Supplied information:
● ● ● ●

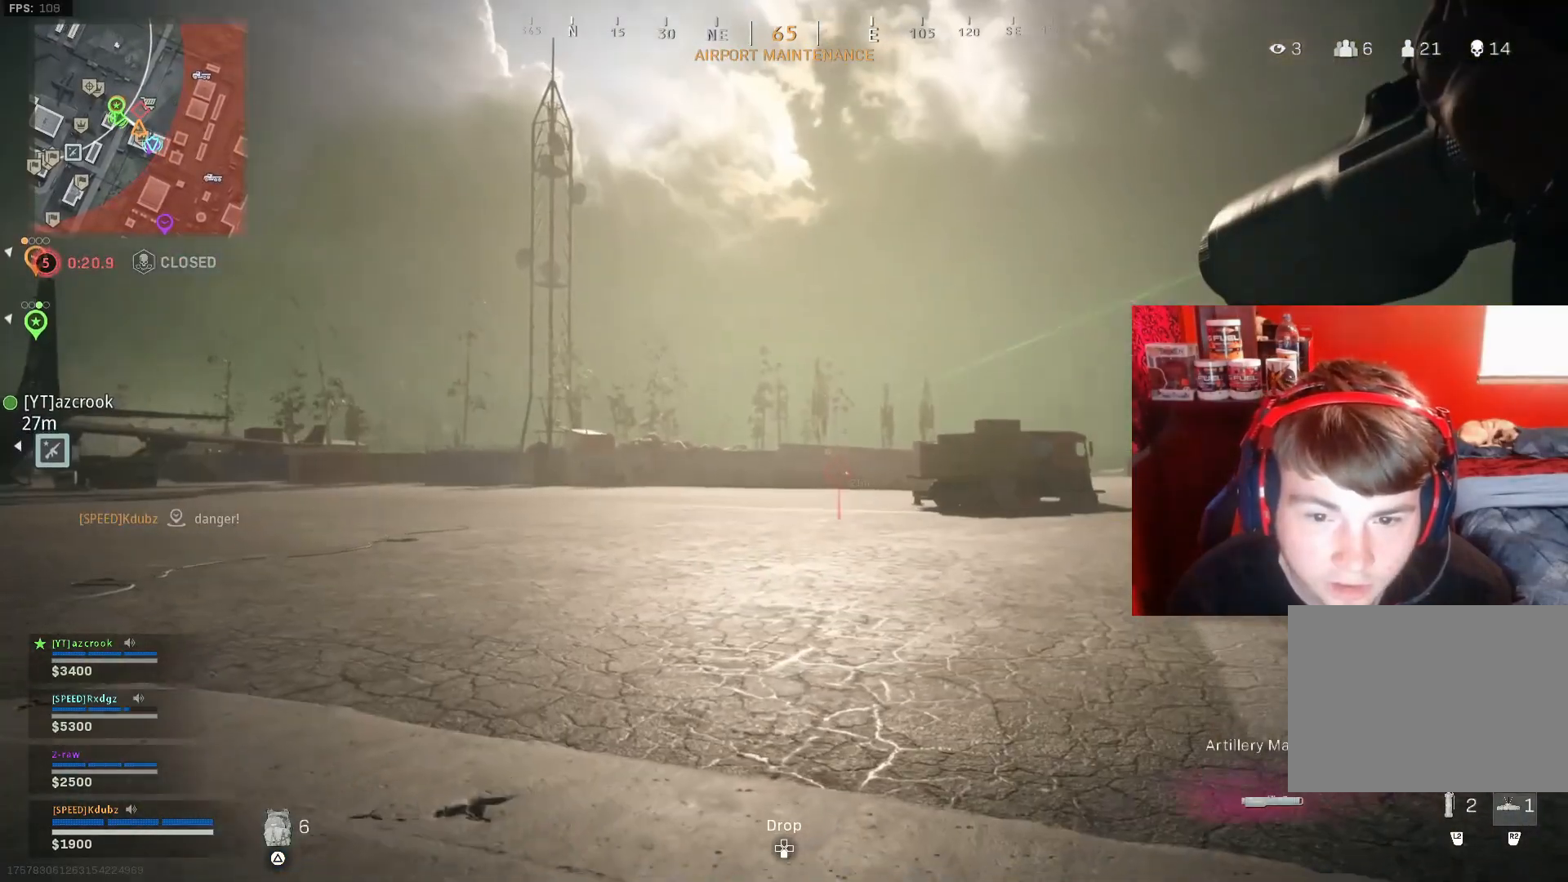
{"buttons": ["L1"], "left_stick": "left", "right_stick": "center", "events": [[33, "left_stick", "down"], [100, "right_stick", "down"], [200, "left_stick", "right"], [267, "right_stick", "center"], [400, "left_stick", "center"], [500, "left_stick", "left"]]}
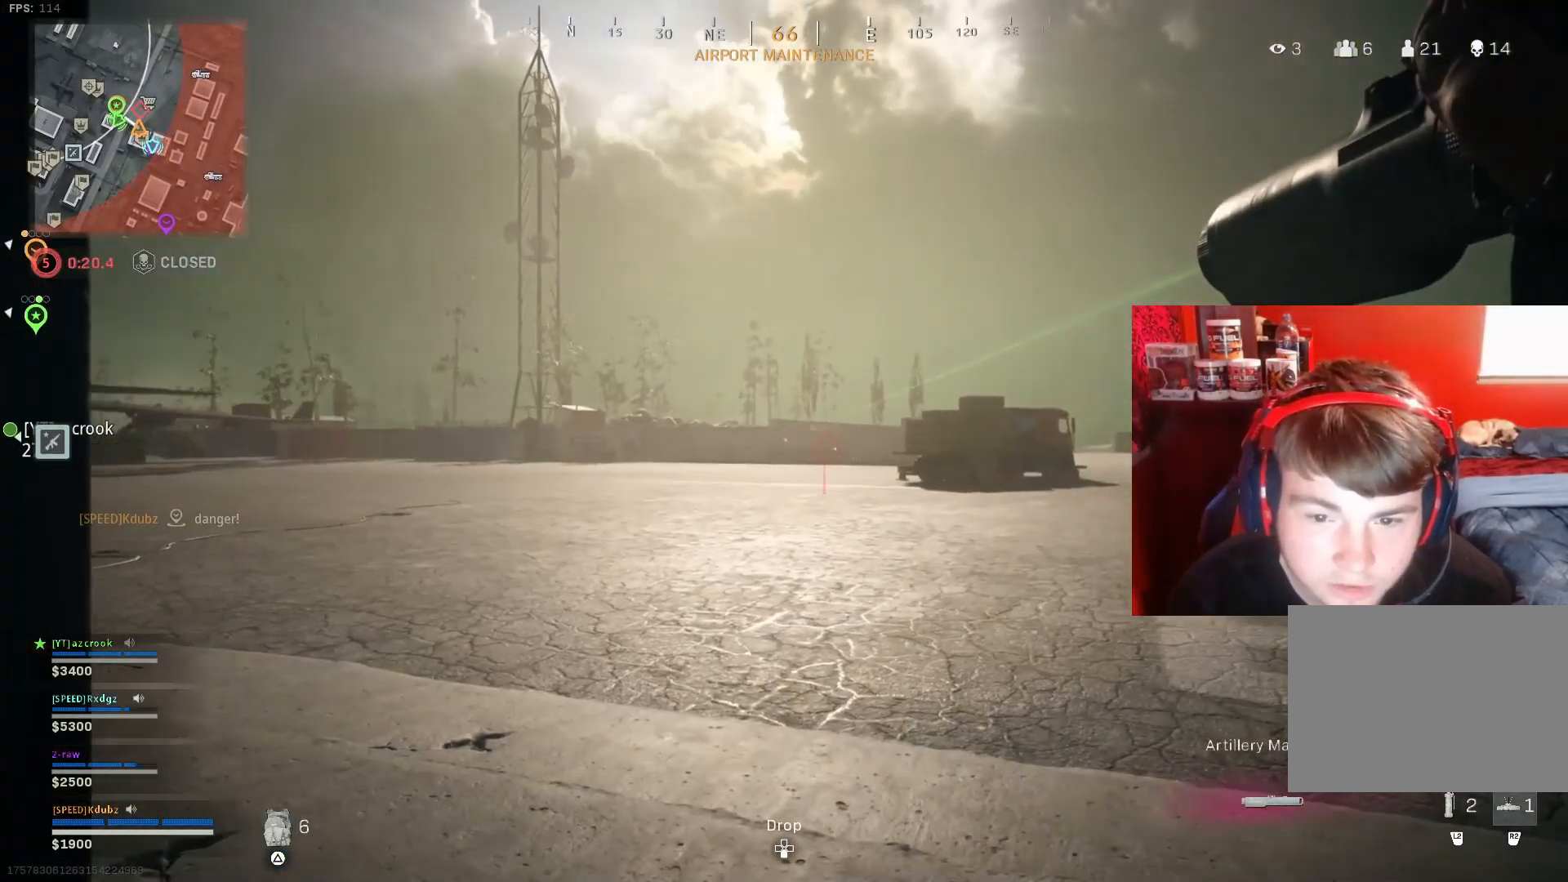
{"buttons": ["L1"], "left_stick": "center", "right_stick": "center", "events": [[133, "right_stick", "left"], [167, "left_stick", "center"], [500, "right_stick", "center"]]}
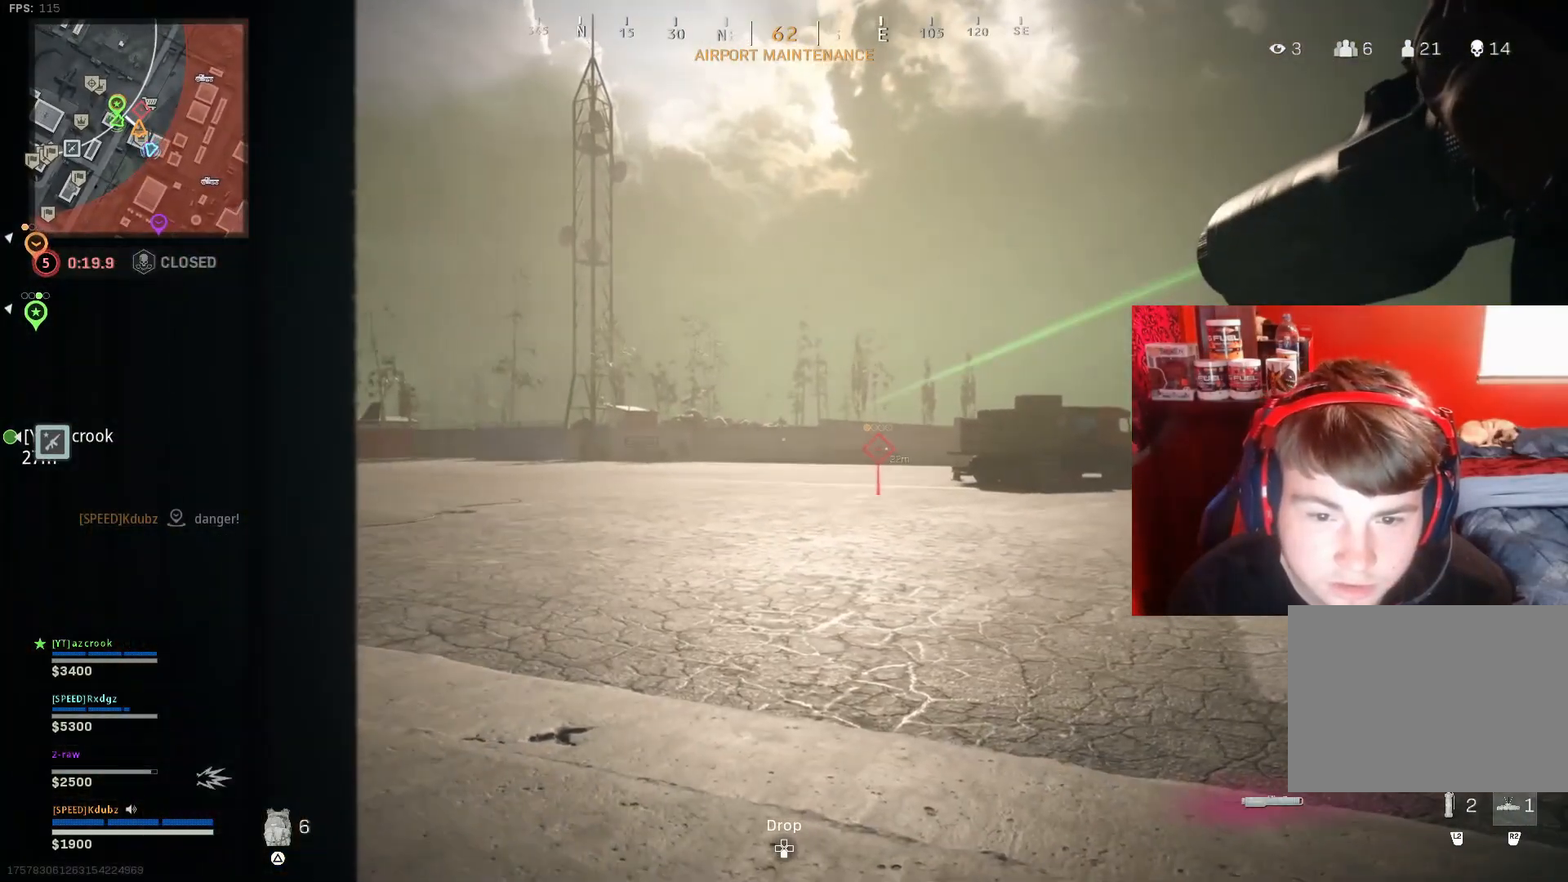
{"buttons": [], "left_stick": "left", "right_stick": "right", "events": [[33, "R1", "down"], [33, "right_stick", "left"], [100, "right_stick", "center"], [133, "R1", "up"], [233, "L1", "up"], [267, "left_stick", "down"], [367, "left_stick", "down-left"], [467, "left_stick", "left"], [467, "right_stick", "right"]]}
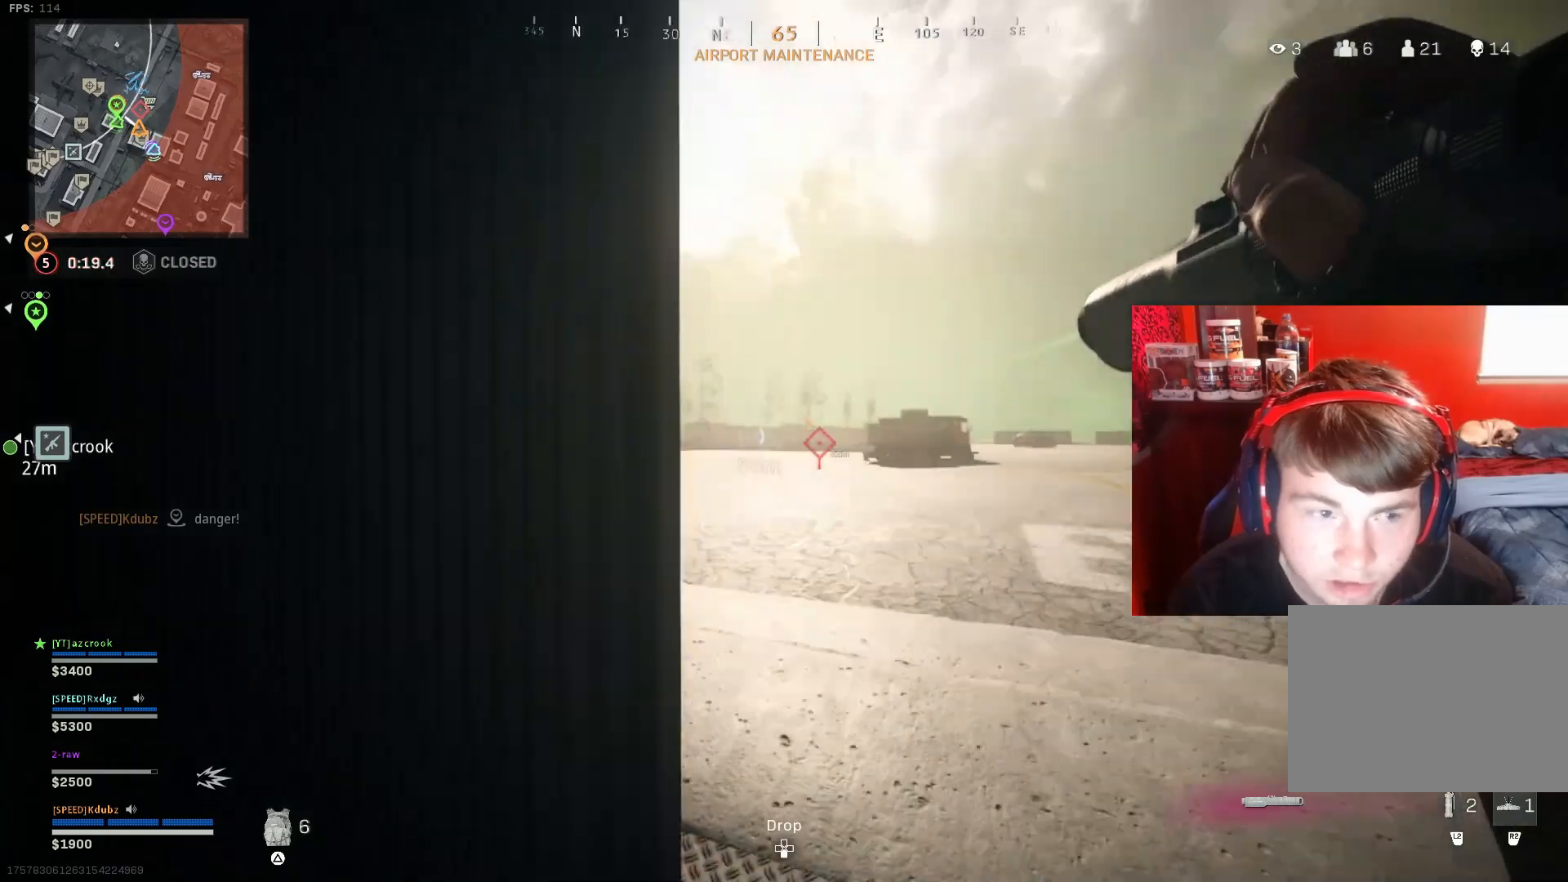
{"buttons": [], "left_stick": "up", "right_stick": "center", "events": [[233, "left_stick", "down-right"], [367, "right_stick", "center"], [400, "left_stick", "up-right"], [467, "left_stick", "up"]]}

● ● ● ●

Instructions to follow:
What is needed is a word-for-word copy of the data above, free of any images.

Worked solution:
{"buttons": ["L1"], "left_stick": "left", "right_stick": "center", "events": [[33, "left_stick", "down"], [100, "right_stick", "down"], [200, "left_stick", "right"], [267, "right_stick", "center"], [400, "left_stick", "center"], [500, "left_stick", "left"]]}
{"buttons": ["L1"], "left_stick": "center", "right_stick": "center", "events": [[133, "right_stick", "left"], [167, "left_stick", "center"], [500, "right_stick", "center"]]}
{"buttons": [], "left_stick": "left", "right_stick": "right", "events": [[33, "R1", "down"], [33, "right_stick", "left"], [100, "right_stick", "center"], [133, "R1", "up"], [233, "L1", "up"], [267, "left_stick", "down"], [367, "left_stick", "down-left"], [467, "left_stick", "left"], [467, "right_stick", "right"]]}
{"buttons": [], "left_stick": "up", "right_stick": "center", "events": [[233, "left_stick", "down-right"], [367, "right_stick", "center"], [400, "left_stick", "up-right"], [467, "left_stick", "up"]]}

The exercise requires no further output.